VSH is and will on the Closing Date (other than with respect to any assets which have been sold by the Völkl Group Companies in the ordinary course of business since March 31, 2004, the proceeds of which have been collected and used in the ordinary course of business by the relevant Völkl Group Company) be the direct or indirect owner of (i) all assets of any kind reflected in the Financial Statements, (ii) any assets reflected in the books of any of the Völkl Group Companies as being owned by such company as of the date of the respective Financial Statements, and (iii) all other assets which any of the Völkl Group Companies has acquired since the date of the respective Financial Statements, free and clear of any Liens except for customary retentions of title or similar rights. In particular, and without limitation to the foregoing:

 

 

(a)

all such assets can be used by and for the business of the Völkl Group Companies as the same is presently being conducted;

 

 

(b)

all inventories ( fertige Erzeugnisse und Waren ) and other movable property are properly valued in the Financial Statements at no more than their fair market value, and all depreciations and write-downs (including depreciations and write-downs for low margin sales) on such inventories and movable property have been made in accordance with the applicable accounting and valuation principles and (with respect to low margin sales) in line with the budgets attached as Schedule IV.G.1 ;

 

 

(c)

all inventories are usable of the kind and quality regularly used or produced in

 

21


the business of the Völkl Group Companies, all inventories are saleable in the ordinary course of business of the Völkl Group Companies (except for slow moving inventory which has been written off in line with the applicable accounting and valuation principles applied to the financial statements and consistent with past practice) and the inventories will at the Closing Date be related to the normal requirements of the Business at such time;

 

 

(d)

all production equipment used by the Völkl Group Companies in the ordinary course of business is in good repair and working condition;

 

 

(e)

Sellers are not aware, after reasonable inquiry on the basis of the most recent balance sheet, that the real estate held by BIL Grundstücksverwaltung GmbH & Co. WEDA KG, Pöcking, is not properly valued, or is valued at more than the current fair market value;

 

 

(f)

◆ **Data section**:
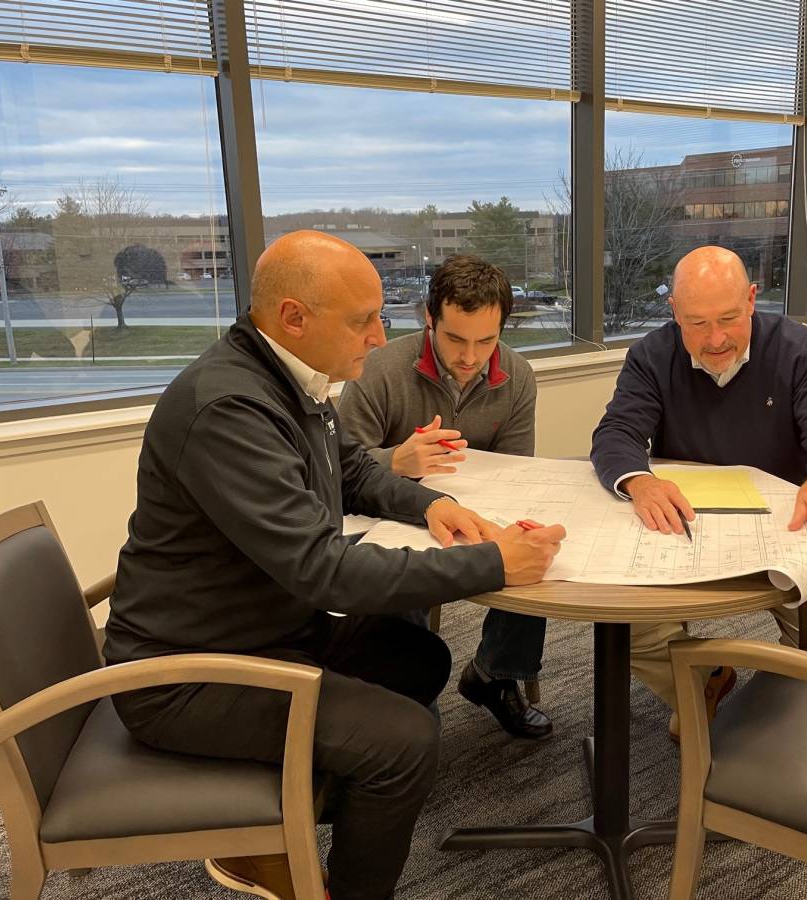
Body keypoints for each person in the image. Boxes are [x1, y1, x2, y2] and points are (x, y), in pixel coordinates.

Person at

◆ **Work to be completed**: Copy out the contract passage on the Völkl Group Companies' assets above in full, word for word.

◆ **Answer to this exercise**:
VSH is and will on the Closing Date (other than with respect to any assets which have been sold by the Völkl Group Companies in the ordinary course of business since March 31, 2004, the proceeds of which have been collected and used in the ordinary course of business by the relevant Völkl Group Company) be the direct or indirect owner of (i) all assets of any kind reflected in the Financial Statements, (ii) any assets reflected in the books of any of the Völkl Group Companies as being owned by such company as of the date of the respective Financial Statements, and (iii) all other assets which any of the Völkl Group Companies has acquired since the date of the respective Financial Statements, free and clear of any Liens except for customary retentions of title or similar rights. In particular, and without limitation to the foregoing:

 

 

(a)

all such assets can be used by and for the business of the Völkl Group Companies as the same is presently being conducted;

 

 

(b)

all inventories ( fertige Erzeugnisse und Waren ) and other movable property are properly valued in the Financial Statements at no more than their fair market value, and all depreciations and write-downs (including depreciations and write-downs for low margin sales) on such inventories and movable property have been made in accordance with the applicable accounting and valuation principles and (with respect to low margin sales) in line with the budgets attached as Schedule IV.G.1 ;

 

 

(c)

all inventories are usable of the kind and quality regularly used or produced in

 

21


the business of the Völkl Group Companies, all inventories are saleable in the ordinary course of business of the Völkl Group Companies (except for slow moving inventory which has been written off in line with the applicable accounting and valuation principles applied to the financial statements and consistent with past practice) and the inventories will at the Closing Date be related to the normal requirements of the Business at such time;

 

 

(d)

all production equipment used by the Völkl Group Companies in the ordinary course of business is in good repair and working condition;

 

 

(e)

Sellers are not aware, after reasonable inquiry on the basis of the most recent balance sheet, that the real estate held by BIL Grundstücksverwaltung GmbH & Co. WEDA KG, Pöcking, is not properly valued, or is valued at more than the current fair market value;

 

 

(f)